Friday, June 03, 2011

PFA - contempt - multiple contempts - sentence of > 6 months proper

Hill v. Randolph - Pa. Super. - June 1, 2011




Defendant was convicted of two counts of indirect criminal contempt for violations of a PFA order, arising out of a single incident. One contempt involved entry into plaintiff's home; the other involved his physical abuse of her. The trial court found defendant guilty and sentenced him to 6 months imprisonment on each contempt charge, for a total imprisonment of one year.


The court rejected defendant's challenges to an aggregate sentence of more than 6 months, the maximum sentence for a PFA violation, stating "We infer nothing in the PFA Act1 to bar prosecution of multiple ICC charges arising from different violations of the same order, nor are double jeopardy or trial-by-jury rights implicated in the facts before us. Accordingly, we affirm."



Sec. 1983 - free speech - citizen v. employee

Tatum v. Phila. Housing Authority - ED Pa. - May 26, 2011





Section 1983 provides a remedy for vindicating federal substantive rights. . . .The Court has recognized “an implied private action for damages against federal officers alleged to have violated a citizen’s constitutional rights.” . . .To allege a Section 1983 violation against multiple defendants, the plaintiff “must plead that each Government-official defendant, through the official’s own individual actions, has violated the Constitution.”

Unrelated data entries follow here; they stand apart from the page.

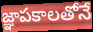
జ్ఞాపకాలతోనే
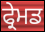
ਫ੍ਰੇਮਡ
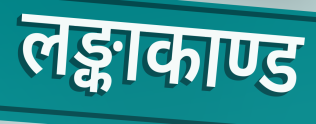
लङ्काकाण्ड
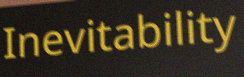
Inevitability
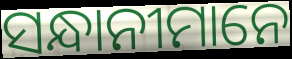
ସନ୍ଧାନୀମାନେ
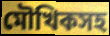
মৌখিকসহ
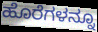
ಹೊರೆಗಳನ್ನೂ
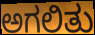
ಅಗಲಿತು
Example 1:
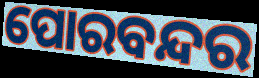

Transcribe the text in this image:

ପୋରବନ୍ଦର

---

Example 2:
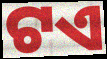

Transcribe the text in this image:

ଟଏ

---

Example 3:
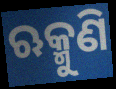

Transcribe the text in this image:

ଋକ୍ମୁଣି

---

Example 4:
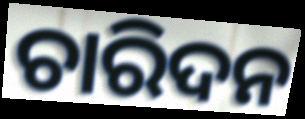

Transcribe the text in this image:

ଚାରିଦନ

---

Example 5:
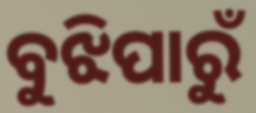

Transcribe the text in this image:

ବୁଝିପାରୁଁ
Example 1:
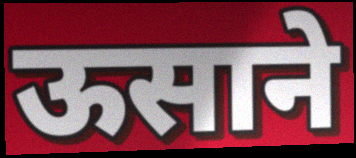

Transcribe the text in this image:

ऊसाने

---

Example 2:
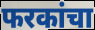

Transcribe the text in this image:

फरकांचा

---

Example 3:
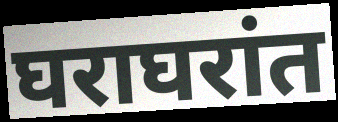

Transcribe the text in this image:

घराघरांत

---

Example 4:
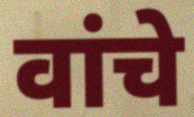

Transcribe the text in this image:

वांचे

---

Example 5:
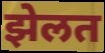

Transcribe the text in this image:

झेलत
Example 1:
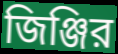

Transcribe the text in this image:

জিঞ্জির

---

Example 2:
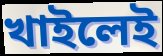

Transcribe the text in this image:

খাইলেই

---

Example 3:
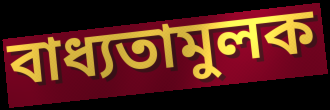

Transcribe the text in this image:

বাধ্যতামুলক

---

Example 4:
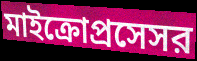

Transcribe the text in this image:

মাইক্রোপ্রসেসর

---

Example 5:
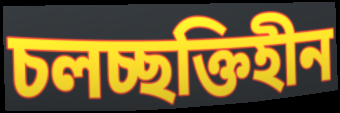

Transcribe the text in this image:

চলচ্ছক্তিহীন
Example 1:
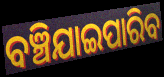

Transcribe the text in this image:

ବଞ୍ଚିଯାଇପାରିବ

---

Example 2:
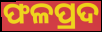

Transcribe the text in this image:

ଫଳପ୍ରଦ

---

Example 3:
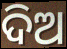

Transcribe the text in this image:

ଦିଅ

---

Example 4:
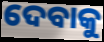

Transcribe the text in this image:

ଦେବାକୁ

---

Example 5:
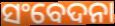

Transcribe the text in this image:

ସଂବେଦନା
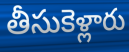
తీసుకెళ్లారు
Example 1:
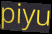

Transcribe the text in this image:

piyu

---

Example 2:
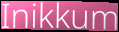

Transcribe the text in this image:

Inikkum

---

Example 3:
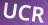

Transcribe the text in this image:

UCR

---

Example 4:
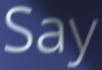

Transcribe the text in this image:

Say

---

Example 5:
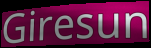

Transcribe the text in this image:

Giresun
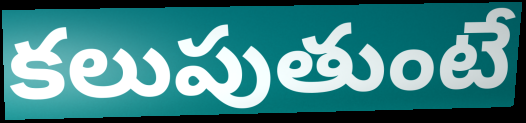
కలుపుతుంటే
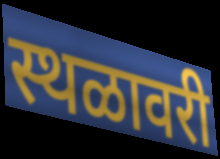
स्थळावरी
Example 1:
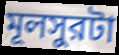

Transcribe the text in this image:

মূলসুরটা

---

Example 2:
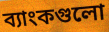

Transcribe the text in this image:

ব্যাংকগুলো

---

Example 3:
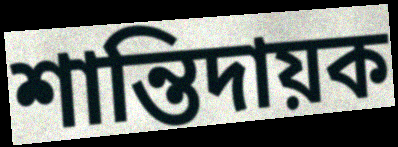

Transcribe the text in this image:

শান্তিদায়ক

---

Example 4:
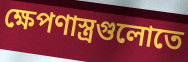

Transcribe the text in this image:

ক্ষেপণাস্ত্রগুলোতে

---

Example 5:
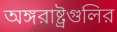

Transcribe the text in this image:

অঙ্গরাষ্ট্রগুলির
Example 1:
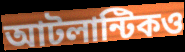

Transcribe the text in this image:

আটলান্টিকও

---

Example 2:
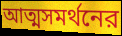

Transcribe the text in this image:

আত্মসমর্থনের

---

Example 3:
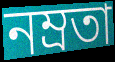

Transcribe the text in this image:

নম্রতা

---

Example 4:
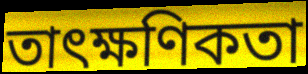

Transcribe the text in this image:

তাৎক্ষণিকতা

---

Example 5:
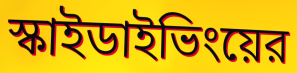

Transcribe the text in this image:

স্কাইডাইভিংয়ের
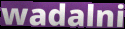
wadalni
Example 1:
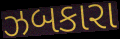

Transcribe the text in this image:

ઝબકારા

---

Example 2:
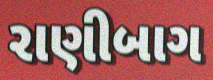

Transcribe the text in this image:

રાણીબાગ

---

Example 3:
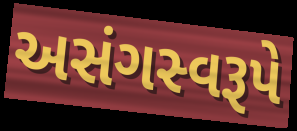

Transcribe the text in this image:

અસંગસ્વરૂપે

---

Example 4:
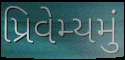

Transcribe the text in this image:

પ્રિવેમ્યમું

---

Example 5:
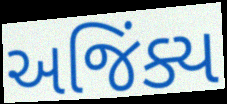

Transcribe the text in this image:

અજિંક્ય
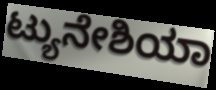
ಟ್ಯುನೇಶಿಯಾ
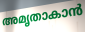
അമൃതാകാൻ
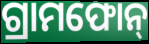
ଗ୍ରାମଫୋନ୍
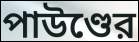
পাউণ্ডের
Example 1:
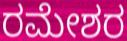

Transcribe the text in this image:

Because Section 1983 is a “remedy for deprivations of rights established elsewhere in the Constitution or federal laws,” “the initial question in a section 1983 action is whether the plaintiff has alleged a deprivation of a constitutional right at all.”. . . Here, Plaintiff alleges a constitutional deprivation of his First Amendment rights resulting in his termination from PHA.


The Third Circuit employs the following three-step burden-shifting analysis to a public employee’s Section 1983 claim of retaliation for engaging in protected activity under the First
Amendment: (1) the employee must demonstrate that his/her speech is protected, that is, it addresses a matter of public concern and the “employee’s interest in the speech outweighs” the employer’s countervailing interest “in promoting workplace efficiency and avoiding workplace disruption” (i.e., the balancing test established in Pickering v. Bd. of Educ., 391 U.S. 563, 88 S. Ct. 1731, 20 L. Ed.2d 811 (1968)); (2) the employee must prove that his/her speech was “a substantial or motivating factor” in the retaliatory action against him/her, which, if proven;
(3) shifts the burden to the employer to prove that the “allegedly retaliatory action would have been taken absent the protected [speech].” Reilly v. City of Atlantic City, 532 F.3d 216, 224 (3d Cir. 2008) (citation omitted).


The governing Supreme Court case addressing whether a public employee’s speech is protected under the First Amendment is Garcetti v. Ceballos, 547 U.S. 410 (2006). The Supreme Court held that “when public employees make statements pursuant to their official duties, the employees are not speaking as citizens for First Amendment purposes, and the Constitution does not insulate their communications from employer discipline.” Id. at 421. In Garcetti, the plaintiff, Richard Ceballos, a deputy district attorney, investigated inaccuracies in an affidavit used to obtain a search warrant in a pending case, communicated his concerns to his supervisors regarding the matter, and wrote a memorandum recommending dismissal of the case. Garcetti, 547 U.S. at 413-14. Ceballos testified on behalf of the defense regarding his concerns, and was demoted and transferred shortly after testifying. Id. at 414-15. Ceballos contended that his speech was constitutionally protected and the retaliation was unlawful. Id. at 415. The Supreme Court determined that Ceballos wrote the memorandum “pursuant to official responsibilities” and therefore had no claim for unconstitutional retaliation. Id. at 424.


Following Garcetti, the Third Circuit held that: [a] public employee’s statement is protected activity when (1) in making it, the employee spoke as a citizen, (2) the statement involved a matter of public concern, and (3) the government employer did not have “an adequate justification for treating the employee differently from any other member of the general public” as a result of the statement he made. . . The Court will consider the “content, form, and context of a given statement” to determine whether a government employee’s expressive conduct involves a “matter of public concern.”